If the former receivers of Hastie Services continue resisting Henry Carr and his FEG Recovery Team to the point where their dispute goes to hearing then the insolvency profession at large might derive some benefit, at least in terms of clarity on currently clouded questions as to costs. (Apologies for the absence of an alliteration alert).
Carr and his recovery team are adamant that the McGrathNicol four – Joe Hayes (now ex-MN), Peter Anderson, Jason Preston and Matthew Caddy – have been remiss in excluding the Commonwealth from any of the millions in distributions they’ve paid to their appointor since Hastie’s lending syndicate appointed them receivers of the failed construction group in May 2012.
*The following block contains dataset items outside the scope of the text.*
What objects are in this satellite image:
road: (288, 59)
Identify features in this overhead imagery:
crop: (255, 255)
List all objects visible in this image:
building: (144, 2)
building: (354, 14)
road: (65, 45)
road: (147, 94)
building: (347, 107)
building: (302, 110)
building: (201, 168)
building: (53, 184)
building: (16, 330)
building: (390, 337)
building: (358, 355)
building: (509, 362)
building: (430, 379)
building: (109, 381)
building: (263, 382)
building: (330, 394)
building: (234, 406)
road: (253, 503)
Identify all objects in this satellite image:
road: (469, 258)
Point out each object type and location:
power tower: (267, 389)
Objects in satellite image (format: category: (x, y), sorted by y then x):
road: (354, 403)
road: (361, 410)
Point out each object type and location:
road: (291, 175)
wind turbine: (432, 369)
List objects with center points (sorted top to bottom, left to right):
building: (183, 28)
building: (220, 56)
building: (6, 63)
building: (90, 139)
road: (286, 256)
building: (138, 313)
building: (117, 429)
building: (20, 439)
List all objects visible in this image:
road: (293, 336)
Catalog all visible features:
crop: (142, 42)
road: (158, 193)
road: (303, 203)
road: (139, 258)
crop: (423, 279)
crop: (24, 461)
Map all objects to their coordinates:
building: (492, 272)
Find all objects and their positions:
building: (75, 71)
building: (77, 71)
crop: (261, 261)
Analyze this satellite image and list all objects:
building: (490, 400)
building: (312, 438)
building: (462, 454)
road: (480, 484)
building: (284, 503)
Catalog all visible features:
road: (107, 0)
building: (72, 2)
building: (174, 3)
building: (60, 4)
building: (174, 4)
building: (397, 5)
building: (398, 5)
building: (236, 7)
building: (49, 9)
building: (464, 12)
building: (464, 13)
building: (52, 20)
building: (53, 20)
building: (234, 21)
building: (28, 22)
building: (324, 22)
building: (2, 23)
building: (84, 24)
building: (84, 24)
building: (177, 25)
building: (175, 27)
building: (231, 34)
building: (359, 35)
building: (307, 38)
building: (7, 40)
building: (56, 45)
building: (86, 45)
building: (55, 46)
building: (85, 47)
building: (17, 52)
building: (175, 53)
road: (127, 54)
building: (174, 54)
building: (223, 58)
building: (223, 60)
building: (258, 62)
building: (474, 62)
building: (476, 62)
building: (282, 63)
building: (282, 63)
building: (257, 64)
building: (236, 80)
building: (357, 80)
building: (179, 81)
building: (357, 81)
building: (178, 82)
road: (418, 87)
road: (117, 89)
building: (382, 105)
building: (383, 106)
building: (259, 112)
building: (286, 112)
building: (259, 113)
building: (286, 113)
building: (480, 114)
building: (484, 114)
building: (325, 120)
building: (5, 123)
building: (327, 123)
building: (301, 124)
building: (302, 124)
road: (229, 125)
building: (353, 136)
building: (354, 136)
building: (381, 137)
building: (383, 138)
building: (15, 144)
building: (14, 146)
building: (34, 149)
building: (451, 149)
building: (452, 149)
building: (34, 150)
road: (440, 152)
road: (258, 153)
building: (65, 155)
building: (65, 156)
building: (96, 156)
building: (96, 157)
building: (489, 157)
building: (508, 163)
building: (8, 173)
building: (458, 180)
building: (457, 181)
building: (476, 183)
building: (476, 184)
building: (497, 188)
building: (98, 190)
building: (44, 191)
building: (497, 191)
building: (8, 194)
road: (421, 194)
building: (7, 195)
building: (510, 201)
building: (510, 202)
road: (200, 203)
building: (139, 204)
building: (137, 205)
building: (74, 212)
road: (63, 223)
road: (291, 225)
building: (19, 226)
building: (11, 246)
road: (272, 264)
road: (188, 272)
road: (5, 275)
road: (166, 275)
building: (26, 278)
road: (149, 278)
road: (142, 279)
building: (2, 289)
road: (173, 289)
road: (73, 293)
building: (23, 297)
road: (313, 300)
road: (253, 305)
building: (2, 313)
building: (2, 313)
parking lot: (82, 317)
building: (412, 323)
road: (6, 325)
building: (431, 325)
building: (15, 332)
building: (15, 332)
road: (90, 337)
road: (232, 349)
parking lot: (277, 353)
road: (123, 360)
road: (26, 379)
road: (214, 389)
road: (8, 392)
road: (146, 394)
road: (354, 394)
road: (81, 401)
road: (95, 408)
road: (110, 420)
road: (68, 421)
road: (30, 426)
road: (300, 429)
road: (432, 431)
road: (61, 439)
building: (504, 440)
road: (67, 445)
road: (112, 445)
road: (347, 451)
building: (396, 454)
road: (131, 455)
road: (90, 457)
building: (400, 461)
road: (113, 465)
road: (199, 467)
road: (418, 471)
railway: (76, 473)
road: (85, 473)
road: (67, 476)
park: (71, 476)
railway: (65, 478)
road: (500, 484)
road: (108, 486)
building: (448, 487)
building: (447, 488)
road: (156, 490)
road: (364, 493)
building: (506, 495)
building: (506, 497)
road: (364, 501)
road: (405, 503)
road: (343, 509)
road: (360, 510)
The FEG Recovery Unit is chasing approx $3 million in advances it made to the receivers between May 2013 and September 2014 and one might speculate that Carr and Co are finding it difficult to accept the McGrathNicol position, which is that their legal advice is sound and they are in no way required to divert any of their recoveries FEG’s way.
That position however relied to an extent on principles recently overturned in Victoria by that state’s Supreme Court of appeal in the Amerind decision, principles which may well be further weakened after the Federal Court of Appeal hands down its decision in Killarnee Civil & Concrete Contractors later today.
As an aside it should also be noted that the now ex-receivers have been relying on advice from Minter Ellison’s insolvency guru Michael Hughes, who was also the Hastie lending syndicate’s key adviser.
In his presentation to Traill & Associates Practical Insolvency Conference on Monday, Carr indicated that if the issues in dispute go to hearing, there could be benefit regardless of which party wins. Afterwards, SiN asked him to clarify the comments.
“We are expecting that the Hastie matter will provide guidance around section 433 and the obligations of Receivers when trading on a business as to precisely which of the Receiver’s costs can be allocated against the proceeds derived from the realisation of circulating assets,” Carr said.
“That is to say whether a Receiver’s remuneration, costs and expenses are limited to those reasonably and exclusively incurred in connection with the care, preservation and realisation of those assets, in accordance with the principle espoused by Dixon J in Re Universal Distributing Company Ltd.”
A look at the receivers’ Form 524 from the time of their appointment indicates that they had $41 million in pre-appointment debtors at their disposal.
That of course does not necessarily have any bearing on the advice that has led to this dispute, which SiN likes to think of as a proxy war for the real contest between Hughes and Carr.
Another point to ponder is that according to the Federal Court file, FEG launched interlocutory proceedings in the Federal Court on March 8 and we should soon be able to reveal the nature of this skirmish within the wider battle.